- Bluetooth networking uses the Bluetooth Low Energy (LE) protocol
- It is compatible with devices supporting Bluetooth v4.0
- The Bluetooth SIG group has made specifications available
The evolution of wireless networks has seen the technology move towards inter-device connectivity, and the latest 5G and Wi-Fi standards are aimed at being more pervasive with the power to connect smart cities and homes. Bluetooth isn’t going to be left behind, and to this end, the Bluetooth Special Interest Group (SIG) on Tuesday announced support for mesh networking. The organisation says mesh capabilities will enable Bluetooth to offer many-to-many device communications, adding that support had been optimised for large-scale device networks.
Bluetooth mesh networking uses the Bluetooth Low Energy (LE) protocol, and is compatible with Bluetooth v4.0 specification and higher. The Bluetooth SIG adds that the Bluetooth mesh networking specifications, along with tools needed to qualify products, are now available on the Bluetooth website. Notably, the standard was first previewed back in November 2014. With the technology, Bluetooth evolves from a point-to-point star network topology and makes into a mesh network that keeps on expanding as more and more mesh nodes are added.

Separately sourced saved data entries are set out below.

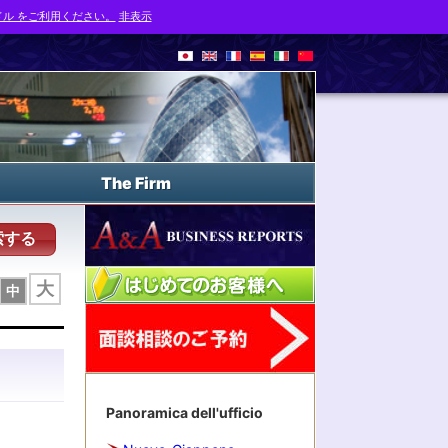
ル をご利用ください。
非表示
The Firm
索する
大
中
Panoramica dell'ufficio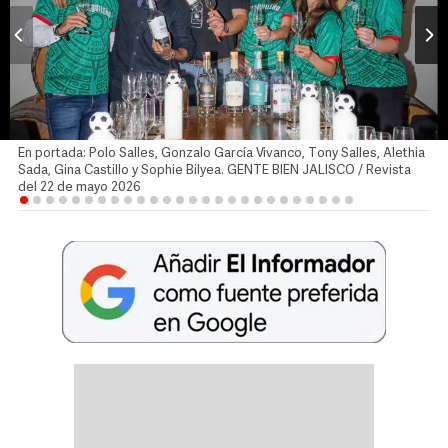
En portada: Polo Salles, Gonzalo García Vivanco, Tony Salles, Alethia
Sada, Gina Castillo y Sophie Bilyea. GENTE BIEN JALISCO / Revista
del 22 de mayo 2026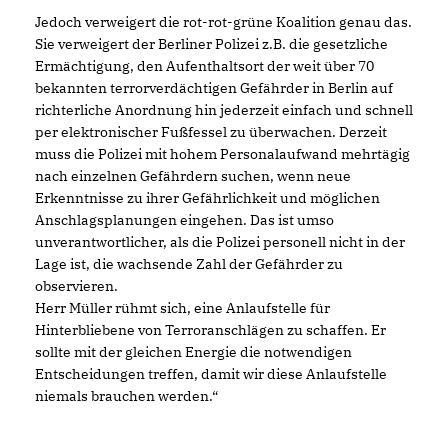
Jedoch verweigert die rot-rot-grüne Koalition genau das.
Sie verweigert der Berliner Polizei z.B. die gesetzliche
Ermächtigung, den Aufenthaltsort der weit über 70
bekannten terrorverdächtigen Gefährder in Berlin auf
richterliche Anordnung hin jederzeit einfach und schnell
per elektronischer Fußfessel zu überwachen. Derzeit
muss die Polizei mit hohem Personalaufwand mehrtägig
nach einzelnen Gefährdern suchen, wenn neue
Erkenntnisse zu ihrer Gefährlichkeit und möglichen
Anschlagsplanungen eingehen. Das ist umso
unverantwortlicher, als die Polizei personell nicht in der
Lage ist, die wachsende Zahl der Gefährder zu
observieren.
Herr Müller rühmt sich, eine Anlaufstelle für
Hinterbliebene von Terroranschlägen zu schaffen. Er
sollte mit der gleichen Energie die notwendigen
Entscheidungen treffen, damit wir diese Anlaufstelle
niemals brauchen werden.“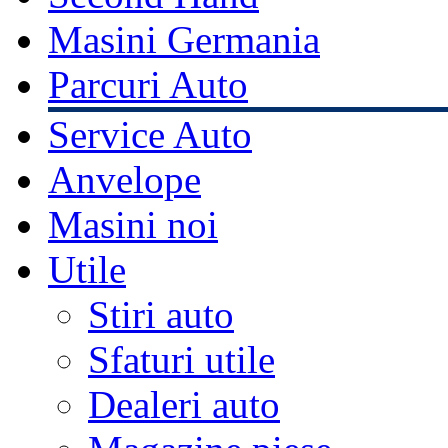
Masini Germania
Parcuri Auto
Service Auto
Anvelope
Masini noi
Utile
Stiri auto
Sfaturi utile
Dealeri auto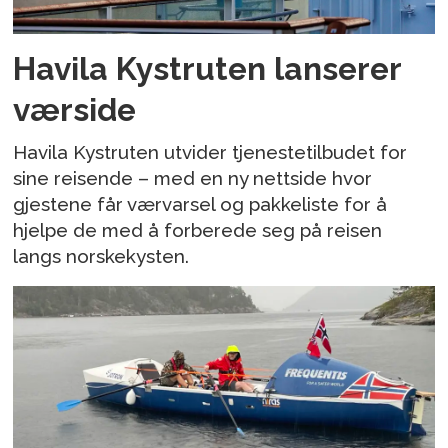
Havila Kystruten lanserer
værside
Havila Kystruten utvider tjenestetilbudet for
sine reisende – med en ny nettside hvor
gjestene får værvarsel og pakkeliste for å
hjelpe de med å forberede seg på reisen
langs norskekysten.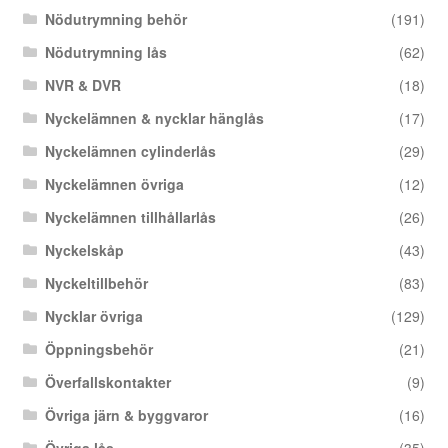
Nödutrymning behör
(191)
Nödutrymning lås
(62)
NVR & DVR
(18)
Nyckelämnen & nycklar hänglås
(17)
Nyckelämnen cylinderlås
(29)
Nyckelämnen övriga
(12)
Nyckelämnen tillhållarlås
(26)
Nyckelskåp
(43)
Nyckeltillbehör
(83)
Nycklar övriga
(129)
Öppningsbehör
(21)
Överfallskontakter
(9)
Övriga järn & byggvaror
(16)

Mesh networking capabilities of Bluetooth are claimed to be ideally suited for building automation, sensor networks, and other IoT solutions built out of as many as thousands of devices. The group is touting benefits that Bluetooth brings for many-to-many device communications, including inherently self-healing networks with no single points of failure, scalability for thousands of nodes, industrial-grade security, global interoperability, and a full-stack approach that specifies all aspects of technology from low-level radio up to the high-level application layer. As we mentioned, the new Bluetooth mesh networking standard will take on both 5G and Wi-Fi in the eyes of manufacturers for their inter-device communications, but of course, solutions integrating all three are possible.

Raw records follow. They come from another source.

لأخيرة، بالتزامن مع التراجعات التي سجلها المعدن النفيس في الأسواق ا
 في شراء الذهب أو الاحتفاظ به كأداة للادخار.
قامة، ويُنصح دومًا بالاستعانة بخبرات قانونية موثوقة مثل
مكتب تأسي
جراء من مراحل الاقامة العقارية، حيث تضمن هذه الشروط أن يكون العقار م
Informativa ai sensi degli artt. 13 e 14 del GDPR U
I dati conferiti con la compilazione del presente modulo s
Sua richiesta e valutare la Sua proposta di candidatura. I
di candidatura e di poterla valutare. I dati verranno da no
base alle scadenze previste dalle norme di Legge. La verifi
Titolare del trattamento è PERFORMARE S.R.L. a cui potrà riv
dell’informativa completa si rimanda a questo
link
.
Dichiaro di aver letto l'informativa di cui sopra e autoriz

Speaking on the launch of the Bluetooth mesh networking specification, Mark Powell, executive director for Bluetooth SIG, said, “By adding support for mesh networking, the Bluetooth member community is continuing a long history of focused innovation to help new, up-and-coming markets flourish. In the same way the connected device market experienced rapid growth after the introduction of Bluetooth Low Energy, we believe Bluetooth mesh networking can play a vital role in helping early stage markets, such as building automation and wireless sensor networks, experience more rapid growth.”